La police kényane est sous pression. Sa réputation est entachée par des accusations de brutalité. Boniface Mwangi, militant des droits humains, dénonce sur X : gestion chaotique, consignes absentes. Le constat est clair : l’État a failli.
Selon lui, malgré leur formation, les agents auraient pu agir autrement. Un candidat à la présidentielle de 2027 a renchéri : « La police kényane tire vite, et réfléchit ensuite. »
– Deuil national –
Le président William Ruto a décrété sept jours de deuil national pour Raila Odinga.
Jeudi après-midi, il s’est incliné. Dans un couloir du stade Kasarani, face à la dépouille de son ancien rival. En 2022, Raila Odinga l’accusait de fraude. Puis, alliance. Ce jour-là, silence et gestes lourds de sens.
Après le président, Ida Odinga s’est avancée. Elle s’est recueillie quelques instants. Son mari reposait dans un cercueil ouvert. Le haut du corps était couvert d’un tissu orange, couleur de son parti. Un large chapeau emblématique reposait sur lui. Silence. Poids du symbole.

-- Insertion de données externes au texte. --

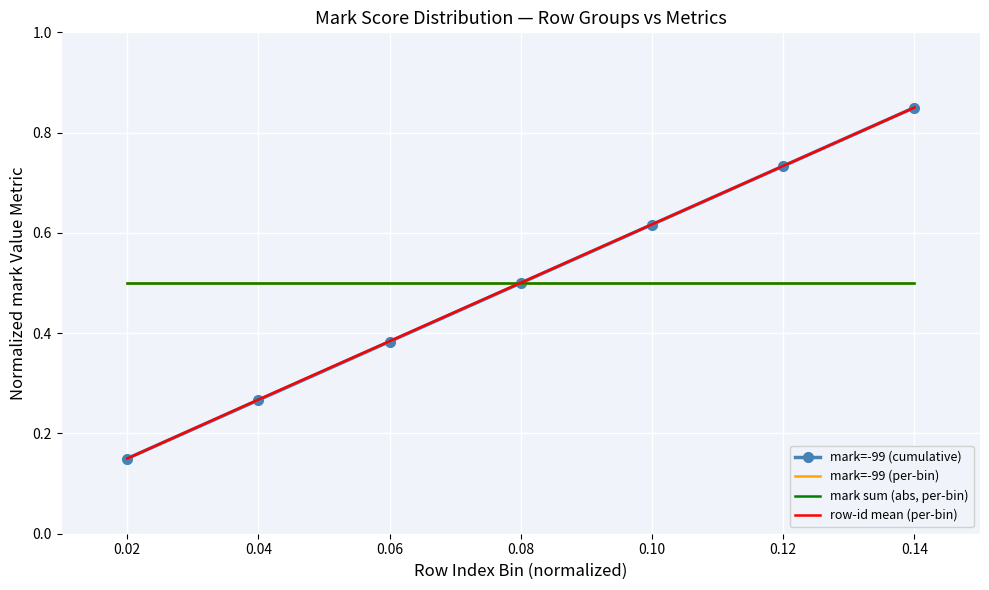

What is the value of the mark sum (abs, per-bin) point at the 4th from the left?

0.5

Après le chaos, le retour. Des milliers de personnes ont été autorisées à revenir dans le stade. Objectif : saluer une dernière fois Raila Odinga. Le recueillement a repris. L’émotion, intacte.
Les autorités kenyanes ont installé des espaces de deuil publics à Nairobi. Elles préparent une cérémonie nationale prévue vendredi, jour férié décrété en hommage à Raila Odinga.
La dépouille doit ensuite être transférée dans l’ouest du Kenya, où M. Odinga est né, et où il bénéficiait d’un soutien populaire immense.
À Bondo, la foule s’est rassemblée. C’est là, dans son fief ancestral, que Raila Odinga sera enterré dimanche. Citizen TV a montré des images claires : émotion, ferveur, attente. Le pays entier accompagne “Baba”.